Chapter 30: The Ulterior Motives

383 42 4
                                    

[INDIRA]

Sudah hampir dua minggu sejak dua biji manusia itu pada awut-awutan. Gue cuma bisa geleng-geleng menyaksikan karena sesuai dengan perjanjian di awal, gue nggak mau ikut campur sama urusan mereka berdua.

Indro nggak pernah berani membahas sama gue setelah malam itu dia masuk rumah dengan muka berantakan. Gue pura-pura nggak tau aja, padahal gue denger dengan jelas semua teriakan mereka di halaman.

Brian malam itu menemui gue setelah pertemuannya dengan Ayana, menceritakan semuanya dan sengaja menunggu Indri pulang. Ya tapi siapa sangka yang ditungguin dianter pulang orang lain. Gue juga yakin Indri melakukan itu dengan suatu alasan, nggak mungkin dia begitu sama Nick tanpa ada background permasalahan sebelumnya.

Tapi gue udah males nanya, gue mau lihat aja sampe kapan mereka bakal main perang-perangan tanpa duduk dan menyelesaikan semuanya baik-baik. Kampret jadi nggak pernah main ke rumah dan jarang gangguin gue di kantor.

Padahal biasanya walaupun nggak jam istirahat pun wajahnya sering menyembul di depan kubikel hanya untuk sekedar menebar sampah, misalnya:

"Ra, kalo ada kapal selam yang kapasitas maksimalnya 10 orang, pas ada 9 orang naik, ketambahan satu lagi ibu hamil trus kapalnya tenggelam, itu kenapa?"

"Kan hamil? Ya itungannya 2 orang dong, jadi kelebihan muatan."

"Salah!"

"Terus?"

"Kan kapal selam, masa ngapung? Hahahah!"

"Bedebaaaah! Balik nggak lu?!"

"Males gue, Agustino lagi badmood, jutek."

"Kapan sih nggak jutek?"

"Iya juga. Aneh lu, naksir begituan."

"HEH!!"

Gue akan mengancam menyambitnya dengan pencil case lalu dia akan kembali ke ruangannya sambil ketawa ngacir.

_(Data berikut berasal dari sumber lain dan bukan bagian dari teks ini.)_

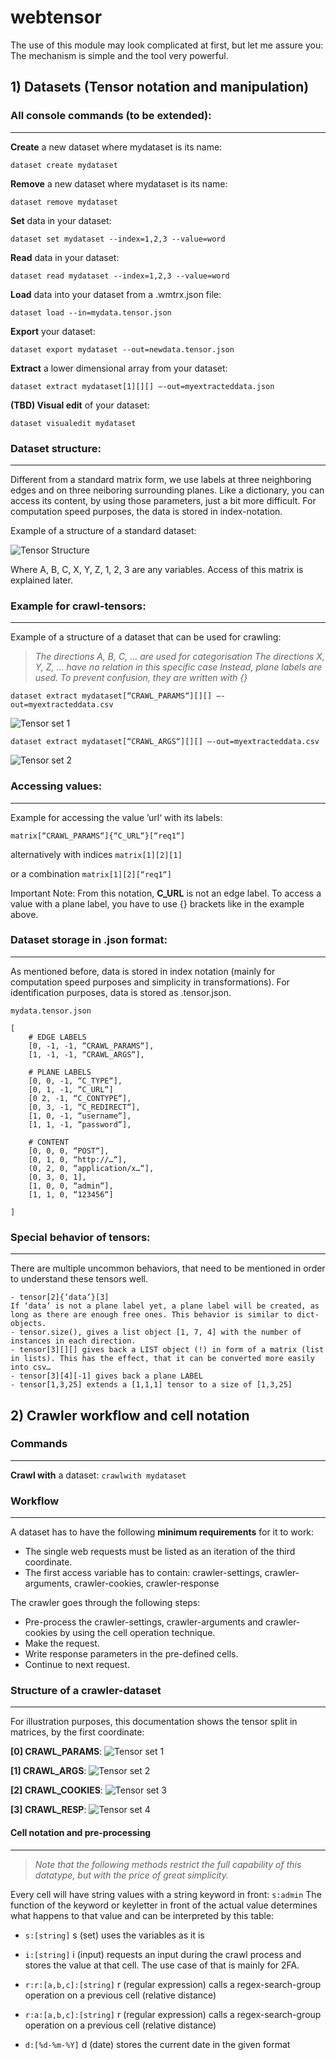 # webtensor

The use of this module may look complicated at first, but let me assure you:
The mechanism is simple and the tool very powerful.

## 1) Datasets (Tensor notation and manipulation)

### All console commands (to be extended):
---
__Create__ a new dataset where mydataset is its name:

	dataset create mydataset
 
__Remove__ a new dataset where mydataset is its name:

	dataset remove mydataset

__Set__ data in your dataset:

	dataset set mydataset --index=1,2,3 --value=word

__Read__ data in your dataset:

	dataset read mydataset --index=1,2,3 --value=word

__Load__ data into your dataset from a .wmtrx.json file:

	dataset load --in=mydata.tensor.json

__Export__ your dataset:

	dataset export mydataset --out=newdata.tensor.json

__Extract__ a lower dimensional array from your dataset:

	dataset extract mydataset[1][][] —-out=myextracteddata.json

__(TBD) Visual edit__ of your dataset:

	dataset visualedit mydataset
 
### Dataset structure:
---
Different from a standard matrix form, we use labels at three neighboring edges and on three neiboring surrounding planes. Like a dictionary, you can access its content, by using those parameters, just a bit more difficult.
For computation speed purposes, the data is stored in index-notation.

Example of a structure of a standard dataset:

![Tensor Structure](docs/tensor_structure.jpg)

Where A, B, C, X, Y, Z, 1, 2, 3 are any variables.
Access of this matrix is explained later.

### Example for crawl-tensors: 
---

Example of a structure of a dataset that can be used for crawling:

>_The directions A, B, C, … are used for categorisation_
>_The directions X, Y, Z, … have no relation in this specific case_
>_Instead, plane labels are used. To prevent confusion, they are written with {}_

``dataset extract mydataset[“CRAWL_PARAMS“][][] —-out=myextracteddata.csv``

![Tensor set 1](docs/tensor_example1.jpg)

``dataset extract mydataset[“CRAWL_ARGS“][][] —-out=myextracteddata.csv``

![Tensor set 2](docs/tensor_example2.jpg)

### Accessing values:
---
Example for accessing the value ’url‘ with its labels:

``matrix[“CRAWL_PARAMS“]{“C_URL“}[“req1“]``

alternatively with indices
``matrix[1][2][1]``

or a combination
``matrix[1][2][“req1“]``


Important Note: From this notation, __C_URL__ is not an edge label. To access a value with a plane label, you have to use {} brackets like in the example above.

### Dataset storage in .json format:
---
As mentioned before, data is stored in index notation (mainly for computation speed purposes and simplicity in transformations). For identification purposes, data is stored as .tensor.json.

``mydata.tensor.json``

	[
		# EDGE LABELS
		[0, -1, -1, “CRAWL_PARAMS“],
		[1, -1, -1, “CRAWL_ARGS“],
		
		# PLANE LABELS
		[0, 0, -1, “C_TYPE“],
		[0, 1, -1, “C_URL“]
		[0 2, -1, “C_CONTYPE“],
		[0, 3, -1, “C_REDIRECT“],
		[1, 0, -1, “username“],
		[1, 1, -1, “password“],
		
		# CONTENT
		[0, 0, 0, “POST“],
		[0, 1, 0, “http://…“],
		(0, 2, 0, “application/x…“],
		[0, 3, 0, 1],
		[1, 0, 0, “admin“],
		[1, 1, 0, “123456“]
	
	]

### Special behavior of tensors:
---
There are multiple uncommon behaviors, that need to be mentioned in order to understand these tensors well.

	- tensor[2]{‘data‘}[3] 
	If ‘data‘ is not a plane label yet, a plane label will be created, as long as there are enough free ones. This behavior is similar to dict-objects.
	- tensor.size(), gives a list object [1, 7, 4] with the number of instances in each direction.
	- tensor[3][][] gives back a LIST object (!) in form of a matrix (list in lists). This has the effect, that it can be converted more easily into csv…
	- tensor[3][4][-1] gives back a plane LABEL
	- tensor[1,3,25] extends a [1,1,1] tensor to a size of [1,3,25]
	

## 2) Crawler workflow and cell notation

### Commands
---
__Crawl with__ a dataset:
	``crawlwith mydataset``

### Workflow
---
A dataset has to have the following __minimum requirements__ for it to work:
- The single web requests must be listed as an iteration of the third coordinate.
- The first access variable has to contain: crawler-settings, crawler-arguments, crawler-cookies, crawler-response

The crawler goes through the following steps:
- Pre-process the crawler-settings, crawler-arguments and crawler-cookies by using the cell operation technique.
- Make the request.
- Write response parameters in the pre-defined cells.
- Continue to next request.

### Structure of a crawler-dataset
___

For illustration purposes, this documentation shows the tensor split in matrices, by the first coordinate:

__[0] CRAWL_PARAMS__:
![Tensor set 1](docs/tensor_example1.jpg)

__[1] CRAWL_ARGS__:
![Tensor set 2](docs/tensor_example2.jpg)

__[2] CRAWL_COOKIES__:
![Tensor set 3](docs/tensor_example3.jpg)

__[3] CRAWL_RESP__:
![Tensor set 4](docs/tensor_example4.jpg)

#### Cell notation and pre-processing
---

> _Note that the following methods restrict the full capability of this datatype, but with the price of great simplicity._

Every cell will have string values with a string keyword in front:
``s:admin``
The function of the keyword or keyletter in front of the actual value determines what happens to that value and can be interpreted by this table:

- ``s:[string]``
	s (set) uses the variables as it is
	
- ``i:[string]``
	i (input) requests an input during the crawl process and stores the value at that cell. The use case of that is mainly for 2FA.
	
- ``r:r:[a,b,c]:[string]``
	r (regular expression) calls a regex-search-group operation on a previous cell (relative distance)
	 
- ``r:a:[a,b,c]:[string]``
	r (regular expression) calls a regex-search-group operation on a previous cell (relative distance) 
	
- ``d:[%d-%m-%Y]``
	d (date) stores the current date in the given format


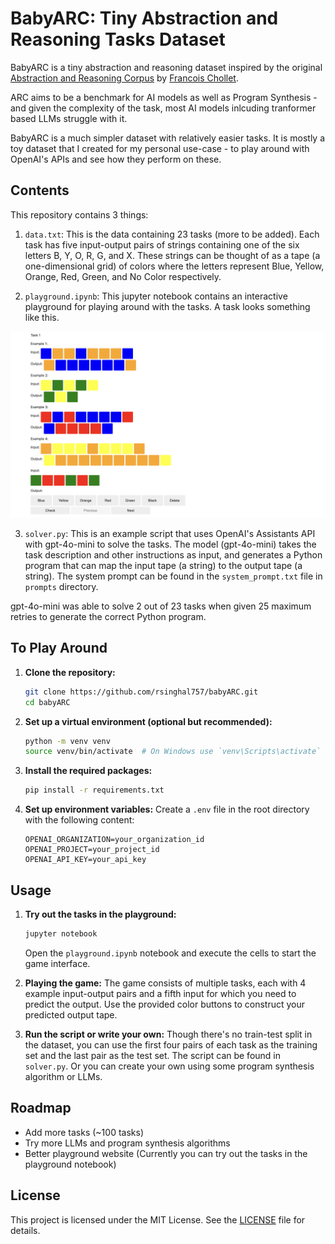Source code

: # BabyARC: Tiny Abstraction and Reasoning Tasks Dataset

BabyARC is a tiny abstraction and reasoning dataset inspired by the original [Abstraction and Reasoning Corpus](https://github.com/fchollet/ARC-AGI/) by [Francois Chollet](https://x.com/fchollet).

ARC aims to be a benchmark for AI models as well as Program Synthesis - and given the complexity of the task, most AI models inlcuding tranformer based LLMs struggle with it.

BabyARC is a much simpler dataset with relatively easier tasks. It is mostly a toy dataset that I created for my personal use-case - to play around with OpenAI's APIs and see how they perform on these.

## Contents

This repository contains 3 things:

1. `data.txt`: This is the data containing 23 tasks (more to be added). Each task has five input-output pairs of strings containing one of the six letters B, Y, O, R, G, and X. These strings can be thought of as a tape (a one-dimensional grid) of colors where the letters represent Blue, Yellow, Orange, Red, Green, and No Color respectively.

2. `playground.ipynb`: This jupyter notebook contains an interactive playground for playing around with the tasks. A task looks something like this.

![Task 1](assets/task_1.png)

3. `solver.py`: This is an example script that uses OpenAI's Assistants API with gpt-4o-mini to solve the tasks. The model (gpt-4o-mini) takes the task description and other instructions as input, and generates a Python program that can map the input tape (a string) to the output tape (a string). The system prompt can be found in the `system_prompt.txt` file in `prompts` directory.

gpt-4o-mini was able to solve 2 out of 23 tasks when given 25 maximum retries to generate the correct Python program.

## To Play Around

1. **Clone the repository:**
    ```bash
    git clone https://github.com/rsinghal757/babyARC.git
    cd babyARC
    ```

2. **Set up a virtual environment (optional but recommended):**
    ```bash
    python -m venv venv
    source venv/bin/activate  # On Windows use `venv\Scripts\activate`
    ```

3. **Install the required packages:**
    ```bash
    pip install -r requirements.txt
    ```

4. **Set up environment variables:**
    Create a `.env` file in the root directory with the following content:
    ```
    OPENAI_ORGANIZATION=your_organization_id
    OPENAI_PROJECT=your_project_id
    OPENAI_API_KEY=your_api_key
    ```

## Usage

1. **Try out the tasks in the playground:**
    ```bash
    jupyter notebook
    ```
    Open the `playground.ipynb` notebook and execute the cells to start the game interface.

2. **Playing the game:**
    The game consists of multiple tasks, each with 4 example input-output pairs and a fifth input for which you need to predict the output. Use the provided color buttons to construct your predicted output tape.

3. **Run the script or write your own:**
    Though there's no train-test split in the dataset, you can use the first four pairs of each task as the training set and the last pair as the test set. The script can be found in `solver.py`. Or you can create your own using some program synthesis algorithm or LLMs.

## Roadmap

- Add more tasks (~100 tasks)
- Try more LLMs and program synthesis algorithms
- Better playground website (Currently you can try out the tasks in the playground notebook)

## License

This project is licensed under the MIT License. See the [LICENSE](LICENSE) file for details.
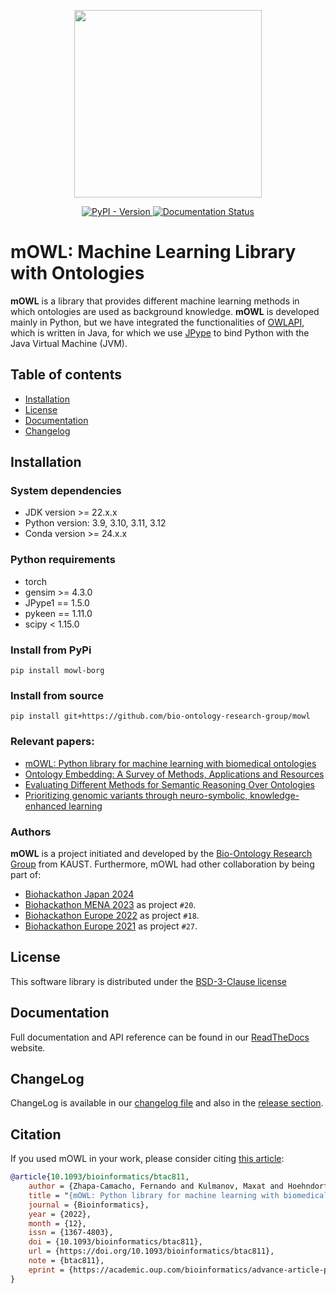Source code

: <p align="center">
  <img src= "https://github.com/bio-ontology-research-group/mowl/blob/main/docs/source/mowl_black_background_colors_2048x2048px.png?raw=true" width="300"/>
</p>


<p align="center">
	<a href="https://pypi.org/project/mowl-borg/">
	<img alt="PyPI - Version" src="https://img.shields.io/pypi/v/mowl-borg">
	</a>
	<a href='https://mowl.readthedocs.io/en/latest/?badge=latest'>
		<img src='https://readthedocs.org/projects/mowl/badge/?version=latest' alt='Documentation Status' />
	</a>
</p>


# mOWL: Machine Learning Library with Ontologies

**mOWL** is a library that provides different machine learning methods in which ontologies are used as background knowledge. **mOWL** is developed 
mainly in Python, but we have integrated the functionalities of [OWLAPI](https://github.com/owlcs/owlapi), which is written in Java, for which we use [JPype](https://jpype.readthedocs.io/en/latest/) to bind Python with the Java Virtual Machine (JVM).


## Table of contents
  - [Installation](#installation)
  - [License](#license)
  - [Documentation](#documentation)
  - [Changelog](#changelog)


## Installation

### System dependencies

  - JDK version >= 22.x.x
  - Python version: 3.9, 3.10, 3.11, 3.12
  - Conda version >= 24.x.x

### Python requirements

  - torch
  - gensim >= 4.3.0
  - JPype1 == 1.5.0
  - pykeen == 1.11.0
  - scipy < 1.15.0

### Install from PyPi

```
pip install mowl-borg
```

### Install from source

```
pip install git+https://github.com/bio-ontology-research-group/mowl

```

### Relevant papers:

* [mOWL: Python library for machine learning with biomedical ontologies](https://doi.org/10.1093/bioinformatics/btac811)
* [Ontology Embedding: A Survey of Methods, Applications and Resources](https://arxiv.org/abs/2406.10964)
* [Evaluating Different Methods for Semantic Reasoning Over Ontologies](https://ceur-ws.org/Vol-3592/paper9.pdf)
* [Prioritizing genomic variants through neuro-symbolic, knowledge-enhanced learning](https://doi.org/10.1093/bioinformatics/btae301)

### Authors

**mOWL** is a project initiated and developed by the [Bio-Ontology Research Group](https://cemse.kaust.edu.sa/borg) from KAUST.
Furthermore, mOWL had other collaboration by being part of:

* [Biohackathon Japan 2024](http://2024.biohackathon.org/)
* [Biohackathon MENA 2023](https://biohackathon-europe.org/) as project ``#20``.
* [Biohackathon Europe 2022](https://2022.biohackathon-europe.org/) as project ``#18``.
* [Biohackathon Europe 2021](https://2021.biohackathon-europe.org/) as project ``#27``.

## License
This software library is distributed under the [BSD-3-Clause license](https://github.com/bio-ontology-research-group/mowl/blob/main/LICENSE)

## Documentation
Full documentation and API reference can be found in our [ReadTheDocs](https://mowl.readthedocs.io/en/latest/index.html) website.

## ChangeLog
ChangeLog is available in our [changelog file](https://github.com/bio-ontology-research-group/mowl/blob/main/CHANGELOG.md) and also in the [release section](https://github.com/bio-ontology-research-group/mowl/releases/).

## Citation
If you used mOWL in your work, please consider citing [this article](https://doi.org/10.1093/bioinformatics/btac811):

```bibtex
@article{10.1093/bioinformatics/btac811,
    author = {Zhapa-Camacho, Fernando and Kulmanov, Maxat and Hoehndorf, Robert},
    title = "{mOWL: Python library for machine learning with biomedical ontologies}",
    journal = {Bioinformatics},
    year = {2022},
    month = {12},
    issn = {1367-4803},
    doi = {10.1093/bioinformatics/btac811},
    url = {https://doi.org/10.1093/bioinformatics/btac811},
    note = {btac811},
    eprint = {https://academic.oup.com/bioinformatics/advance-article-pdf/doi/10.1093/bioinformatics/btac811/48438324/btac811.pdf},
}
```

Minggu-minggu ini ruangan gue jadi sepi karena nggak ada dia mondar-mandir, sehingga nggak ada juga kasak-kusuk dari fanclub dia macem si Ocha cs. Tiap Brian yang masuk mereka kerjaannya pada bisik-bisik tetangga. Ya orangnya juga nanggepin senyam-senyum sih, gimana nggak tambah heboh? Kalo gue tanya jawabannya selalu

"Aduh, Mba.. kalo senyum itu loh. Ngelunturin pertahanan orang."

"Kalo pake baju singset bener Mba Dir. Pengen meluuuk.."

"Iya, gemesh Mba Dir, kayak kucing.. Minta dielus.."

KUCING GARONG kali.. gue membatin. Nista banget ini imajinasi tim gue.

Saat tengah membuat laporan hape gue bergetar.

Indrika is calling..

"Apaan?"

"Mak bensin si Egi abis ini lubangnya kanan apa kiri ya? Buruan gue udah mau nyampe pom malu nih kalo salah!"

"Kiri lah! Yaelah mobil sendiri kagak hapal. Makanya jangan males bawa!"

"Kan mobil lu! Enak banget nyuruh mentang-mentang punya driver pribadi sekarang. Yaudah, bye."

Gue ketawa setelah menutup telpon. Masih aja dengan kecongekannya dia nggak inget tangkinya di kanan apa di kiri. Semenjak gue kadang-kadang dijemput kalo ke kantor (yak, berdehem dulu), Indro gue tugasin untuk bawa mobil gue biar tetep dipanasin dan nggak nganggur di rumah. Dia paling males kalo disuruh nyetir makanya selama ini selalu ngojol kemana-mana.